══ ENTRIES SUPPLIED

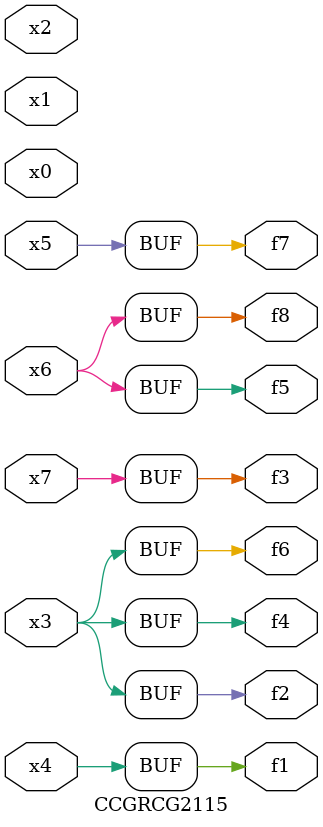
<source format=v>
module CCGRCG2115(
	input x0, x1, x2, x3, x4, x5, x6, x7,
	output f1, f2, f3, f4, f5, f6, f7, f8
);
	assign f1 = x4;
	assign f2 = x3;
	assign f3 = x7;
	assign f4 = x3;
	assign f5 = x6;
	assign f6 = x3;
	assign f7 = x5;
	assign f8 = x6;
endmodule

</source>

════

Give back exactly the lines from the one containing "output f1, f2, f3, f4, f5, f6, f7, f8" through the end of the listing above, with both ends included and nothing added.

	output f1, f2, f3, f4, f5, f6, f7, f8
);
	assign f1 = x4;
	assign f2 = x3;
	assign f3 = x7;
	assign f4 = x3;
	assign f5 = x6;
	assign f6 = x3;
	assign f7 = x5;
	assign f8 = x6;
endmodule

</source>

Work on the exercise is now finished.